Wednesday, 18 June 2014

Bills

Appropriation Bill (No. 1) 2014-2015; Consideration in Detail

10:01 am

Photo of Ian MacfarlaneIan Macfarlane (Groom, Liberal Party, Minister for Industry) Share this | Hansard source

Thank you for this opportunity to discuss the substantial, significant budget for Australian industry. This budget sets out a policy framework for Australian industry, manufacturing, energy and resources, skills and training, and science, not just for the forward years but for the decades ahead. It sets a clear path to sustainability, new investment and jobs growth, and provides new opportunities in markets for Australian ideas and products. Our approach underpins a new era for Australia which faces up to our challenges, embraces our strengths and accepts our responsibility for forging a new direction. We have the opportunity to reposition Australian industry towards the jobs and sectors of the future, while increasing the opportunity to advance value-adding manufacturing. This future will be built around new ways of sharing knowledge and know-how and greater links—I emphasise: greater links—between science, research and industry itself. In fact, we will be putting science and research at the centre of the Industry portfolio.

This budget represents the hard work of a government that will not shirk its responsibility to restore the nation's finances after Labor's debt and deficit disaster of the last six years; but it is also a budget that signals a clear new direction for Australian industry towards a future of new opportunities, new markets, new jobs and a new era of confidence in our ability and integrity. We have made it clear that no longer will industry policy be based around handouts, bandaid solutions and throwing around taxpayers' money willy-nilly without any strategic focus or long-term benefit to the nation.

Australian businesses are characterised by a world-class standard of entrepreneurship. We have a stellar record of sparking great ideas and turning those great ideas into real-world applications. We do our Australian businesses a great disservice if we advocate a handout or government led mentality. The government's role is to create the right policy framework and settings to unleash the creativity, ingenuity and practicality of Australians and their businesses. We have a role as a government to be the catalyst, not the gatekeeper.

We are investing in national productivity gains and skilled workers of the future through a $1.9 billion trade support loans scheme which will encourage apprentices to take up a trade but, far more importantly, to finish that trade. Fifty per cent completion rates are simply not acceptable, particularly for young people who need a future that is secure with the training they need. We want to turn out people who can take real jobs and have a secure future. We are putting in place a skills and training network that delivers the trained workers that Australian businesses are calling out for, not simply training young people for the sake of training.
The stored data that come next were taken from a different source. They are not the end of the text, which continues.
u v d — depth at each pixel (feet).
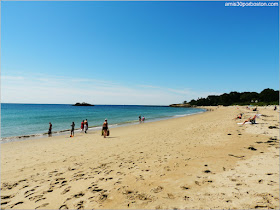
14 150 35.35
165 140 39.22
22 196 14.85
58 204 13.15
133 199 13.26
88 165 23.25
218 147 28.99
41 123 101.86
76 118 137.49
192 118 121.90
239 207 11.30
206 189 14.28
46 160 26.99
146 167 20.83
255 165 19.35
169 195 13.60
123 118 140.97
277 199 12.03
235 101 514.68
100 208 12.25
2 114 190.29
As I mentioned, the government will be putting science and research at the centre of industry policy, and we are developing a strategic approach to science policy which will adopt a whole-of-government outlook to ensure that all portfolios work together to focus on our resources and delivering future jobs. That is all portfolios of government, not just my own very diverse portfolio.

The budget includes an investment of $1.4 billion in the resource sector, centred around the $100 million exploration development incentive, which is otherwise known as a flow-through shares scheme, something the Labor Party promised but in six years of government never delivered. We want to make it crystal clear that we support the energy and resources sector. It is one of our economy's most significant job drivers, and the private sector investment and national revenue of our country depends on it.

Beyond the big headlines, of course, we also want to support our communities by getting rid of the carbon tax, the mining tax and red and green tape. We want to stop the constant tax grabs we saw from those opposite during their time in government that attacked the resources sector as if it were an ATM, never giving it any credit or security for its future. Our government is about forging new links between industry research and science, and that is exactly what we will do.